Source text.
- - -
We hosted three rounds of different questions:

  1. Given your experience of “the shift” or process of change (in this area and/or your congregation) what feelings, concerns, vulnerabilities are coming up?
  2. What is God calling the Brandon Area Churches to?
  3. What areas of collaboration and/or resource sharing are bubbling up and what are the next steps to engage this process?

Harvested Responses

1. Given your experience of “the shift” or process of change (in this area and/or your congregation) what feelings, concerns, vulnerabilities are coming up?

Central - Lack of financial support. Anxiety about keeping the building open as costs for maintenance are rising. Current situation is not sustainable. Interest in sharing worship electronically that is interactive. Central currently live steams Sunday am worship but do not currently have a system that allows interaction with other congregations.

Trinity - Congregation is aging and not attracting many new young people. Some coming in but not to the extent that people are dying. Volunteers are burning out. The word “amalgamation” is threatening to people - we are a family and want to stick together. Still many founding members at Trinity who are attached to the building.

Knox - Good energy right now but aware that there is a “holy shift” taking place in church and society. Congregation is aging with some new members coming in however likely not sufficient to sustain current ministry beyond the 5-7 year mark. Lots of opposition to the idea of amalgamation in Brandon given attachment to building and concerns about differences in theology and identity of congregations.

2. What is God calling the Brandon Area Churches to?

Called to have discussion about what we can do together. Good movement in talking about what we’re facing but needs to involve more people. Hope that we can keep open minds and hearts about our future together. Hope that we can do a better job meeting community. Messy Church initiative at Trinity has been successful in reaching out to families. Providing support and connection for rural congregations. Let’s do more together out in the community. Can we combine some of our committees to work more effectively: Green Team, Outreach, Faith Formation?
- - -
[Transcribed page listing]

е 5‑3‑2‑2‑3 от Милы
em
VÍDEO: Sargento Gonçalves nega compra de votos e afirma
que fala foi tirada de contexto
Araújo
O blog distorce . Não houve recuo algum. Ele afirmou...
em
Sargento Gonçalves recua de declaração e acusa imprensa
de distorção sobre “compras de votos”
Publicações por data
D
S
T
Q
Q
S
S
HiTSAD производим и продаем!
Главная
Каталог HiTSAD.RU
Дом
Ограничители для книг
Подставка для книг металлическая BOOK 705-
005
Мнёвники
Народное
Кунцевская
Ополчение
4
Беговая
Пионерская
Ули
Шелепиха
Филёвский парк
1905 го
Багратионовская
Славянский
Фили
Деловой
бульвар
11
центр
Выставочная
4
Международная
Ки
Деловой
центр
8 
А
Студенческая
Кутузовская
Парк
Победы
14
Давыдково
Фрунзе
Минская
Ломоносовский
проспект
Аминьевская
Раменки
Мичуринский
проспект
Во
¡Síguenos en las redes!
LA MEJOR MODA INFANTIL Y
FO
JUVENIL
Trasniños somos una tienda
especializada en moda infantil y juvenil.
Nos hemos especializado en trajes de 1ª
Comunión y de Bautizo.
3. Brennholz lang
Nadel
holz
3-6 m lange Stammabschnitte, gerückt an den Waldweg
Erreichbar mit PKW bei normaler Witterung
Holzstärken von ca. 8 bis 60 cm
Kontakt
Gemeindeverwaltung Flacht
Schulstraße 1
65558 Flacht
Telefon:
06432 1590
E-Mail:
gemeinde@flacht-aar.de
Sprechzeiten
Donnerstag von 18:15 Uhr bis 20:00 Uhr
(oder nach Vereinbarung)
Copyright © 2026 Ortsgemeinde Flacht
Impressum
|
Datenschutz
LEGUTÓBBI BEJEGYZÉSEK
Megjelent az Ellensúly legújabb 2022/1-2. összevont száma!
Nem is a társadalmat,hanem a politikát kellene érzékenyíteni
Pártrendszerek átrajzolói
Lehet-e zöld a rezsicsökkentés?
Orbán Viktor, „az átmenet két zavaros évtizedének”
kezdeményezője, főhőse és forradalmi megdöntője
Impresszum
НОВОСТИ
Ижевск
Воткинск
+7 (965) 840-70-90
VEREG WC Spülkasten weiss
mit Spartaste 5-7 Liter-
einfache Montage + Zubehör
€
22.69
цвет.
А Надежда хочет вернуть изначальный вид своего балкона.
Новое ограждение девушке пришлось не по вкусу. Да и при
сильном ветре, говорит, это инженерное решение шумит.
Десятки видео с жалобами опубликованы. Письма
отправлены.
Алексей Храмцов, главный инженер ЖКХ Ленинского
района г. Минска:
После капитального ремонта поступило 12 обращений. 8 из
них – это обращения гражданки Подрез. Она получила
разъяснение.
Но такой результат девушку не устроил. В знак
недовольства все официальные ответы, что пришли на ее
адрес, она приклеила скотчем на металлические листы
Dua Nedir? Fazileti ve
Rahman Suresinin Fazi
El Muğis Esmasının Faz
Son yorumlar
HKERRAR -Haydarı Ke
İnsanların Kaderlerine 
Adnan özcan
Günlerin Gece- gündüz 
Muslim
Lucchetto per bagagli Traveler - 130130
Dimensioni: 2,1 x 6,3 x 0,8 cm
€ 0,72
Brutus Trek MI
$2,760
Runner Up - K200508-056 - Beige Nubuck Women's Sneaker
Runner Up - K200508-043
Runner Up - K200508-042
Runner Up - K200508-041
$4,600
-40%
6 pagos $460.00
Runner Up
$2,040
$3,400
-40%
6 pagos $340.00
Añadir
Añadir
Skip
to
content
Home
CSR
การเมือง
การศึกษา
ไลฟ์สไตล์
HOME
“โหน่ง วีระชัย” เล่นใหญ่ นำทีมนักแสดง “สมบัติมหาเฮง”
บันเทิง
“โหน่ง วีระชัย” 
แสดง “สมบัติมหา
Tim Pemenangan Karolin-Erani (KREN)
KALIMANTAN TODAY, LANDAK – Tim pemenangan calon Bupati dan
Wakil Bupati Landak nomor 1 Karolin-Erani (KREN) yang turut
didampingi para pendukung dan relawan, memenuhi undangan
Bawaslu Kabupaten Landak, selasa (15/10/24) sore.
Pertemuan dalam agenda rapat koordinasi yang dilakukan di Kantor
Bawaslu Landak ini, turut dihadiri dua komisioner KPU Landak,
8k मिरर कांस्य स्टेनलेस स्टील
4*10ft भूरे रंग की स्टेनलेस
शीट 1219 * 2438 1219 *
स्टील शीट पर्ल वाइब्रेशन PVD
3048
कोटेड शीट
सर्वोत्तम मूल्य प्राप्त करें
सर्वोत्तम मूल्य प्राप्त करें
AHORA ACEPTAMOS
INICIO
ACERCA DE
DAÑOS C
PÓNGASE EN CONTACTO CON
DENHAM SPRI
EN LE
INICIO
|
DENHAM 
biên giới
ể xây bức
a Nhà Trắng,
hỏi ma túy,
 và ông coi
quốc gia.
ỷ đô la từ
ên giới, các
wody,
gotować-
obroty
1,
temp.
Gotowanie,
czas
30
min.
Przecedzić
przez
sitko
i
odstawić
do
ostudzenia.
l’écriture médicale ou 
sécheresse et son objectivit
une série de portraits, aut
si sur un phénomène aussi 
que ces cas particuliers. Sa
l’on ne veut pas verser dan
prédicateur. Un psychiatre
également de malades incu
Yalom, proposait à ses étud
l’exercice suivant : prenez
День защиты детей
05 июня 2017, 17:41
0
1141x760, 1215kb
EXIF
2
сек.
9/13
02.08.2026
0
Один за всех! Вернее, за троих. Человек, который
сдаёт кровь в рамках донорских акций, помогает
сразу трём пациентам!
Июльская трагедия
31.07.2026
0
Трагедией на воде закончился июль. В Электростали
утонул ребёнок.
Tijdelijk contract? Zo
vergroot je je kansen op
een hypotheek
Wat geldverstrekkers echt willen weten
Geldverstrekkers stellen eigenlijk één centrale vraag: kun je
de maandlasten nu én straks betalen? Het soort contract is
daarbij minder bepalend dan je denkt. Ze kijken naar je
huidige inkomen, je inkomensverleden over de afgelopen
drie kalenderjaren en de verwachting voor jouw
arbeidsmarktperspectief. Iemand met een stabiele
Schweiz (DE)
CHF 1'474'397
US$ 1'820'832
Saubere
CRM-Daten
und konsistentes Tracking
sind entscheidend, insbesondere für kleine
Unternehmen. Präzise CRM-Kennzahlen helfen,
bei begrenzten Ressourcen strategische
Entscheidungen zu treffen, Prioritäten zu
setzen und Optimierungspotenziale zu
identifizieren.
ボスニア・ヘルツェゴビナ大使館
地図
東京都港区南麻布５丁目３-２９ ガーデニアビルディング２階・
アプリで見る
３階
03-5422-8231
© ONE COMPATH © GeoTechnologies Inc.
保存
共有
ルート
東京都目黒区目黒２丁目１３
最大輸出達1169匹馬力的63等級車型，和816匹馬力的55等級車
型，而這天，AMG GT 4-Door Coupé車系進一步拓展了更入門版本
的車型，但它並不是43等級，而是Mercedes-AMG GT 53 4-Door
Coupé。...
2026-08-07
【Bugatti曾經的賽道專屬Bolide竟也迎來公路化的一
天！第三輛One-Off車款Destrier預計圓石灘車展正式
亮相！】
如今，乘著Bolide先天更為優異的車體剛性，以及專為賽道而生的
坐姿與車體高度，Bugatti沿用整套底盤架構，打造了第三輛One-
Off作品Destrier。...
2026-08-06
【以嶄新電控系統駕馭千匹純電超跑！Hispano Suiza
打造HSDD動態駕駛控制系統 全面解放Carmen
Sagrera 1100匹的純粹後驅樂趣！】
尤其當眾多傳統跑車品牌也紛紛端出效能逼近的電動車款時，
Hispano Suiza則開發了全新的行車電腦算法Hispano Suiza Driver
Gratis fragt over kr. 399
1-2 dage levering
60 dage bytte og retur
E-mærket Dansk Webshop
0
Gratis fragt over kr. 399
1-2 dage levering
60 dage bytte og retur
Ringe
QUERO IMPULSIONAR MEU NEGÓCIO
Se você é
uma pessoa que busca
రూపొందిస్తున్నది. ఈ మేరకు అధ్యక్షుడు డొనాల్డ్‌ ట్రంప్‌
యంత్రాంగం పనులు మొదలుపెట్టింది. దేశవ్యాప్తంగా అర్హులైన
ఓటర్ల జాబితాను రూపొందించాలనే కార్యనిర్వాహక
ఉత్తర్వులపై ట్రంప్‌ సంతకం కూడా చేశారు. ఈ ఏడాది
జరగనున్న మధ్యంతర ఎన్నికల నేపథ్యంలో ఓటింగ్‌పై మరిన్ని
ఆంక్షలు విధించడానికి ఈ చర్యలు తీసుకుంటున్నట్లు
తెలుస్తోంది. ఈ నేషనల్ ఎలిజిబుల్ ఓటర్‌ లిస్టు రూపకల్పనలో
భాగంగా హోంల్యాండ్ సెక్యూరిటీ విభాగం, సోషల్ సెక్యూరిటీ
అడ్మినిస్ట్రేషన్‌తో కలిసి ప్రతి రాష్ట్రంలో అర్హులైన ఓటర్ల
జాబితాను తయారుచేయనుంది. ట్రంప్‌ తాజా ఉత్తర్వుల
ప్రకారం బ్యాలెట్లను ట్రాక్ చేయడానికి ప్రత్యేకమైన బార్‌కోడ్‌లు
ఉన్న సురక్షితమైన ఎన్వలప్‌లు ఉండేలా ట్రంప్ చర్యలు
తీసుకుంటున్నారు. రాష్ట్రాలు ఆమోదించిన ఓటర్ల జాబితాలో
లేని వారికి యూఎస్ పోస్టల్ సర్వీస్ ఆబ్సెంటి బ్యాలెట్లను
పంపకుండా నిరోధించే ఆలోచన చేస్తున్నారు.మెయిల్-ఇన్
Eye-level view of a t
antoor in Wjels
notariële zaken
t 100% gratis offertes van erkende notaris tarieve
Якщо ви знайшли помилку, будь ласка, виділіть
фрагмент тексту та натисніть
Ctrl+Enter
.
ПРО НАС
- - -
Task prompt. From the Brandon Area Churches text above, list every committee that the response to the second question suggests combining.

Exercise result. Green Team, Outreach, Faith Formation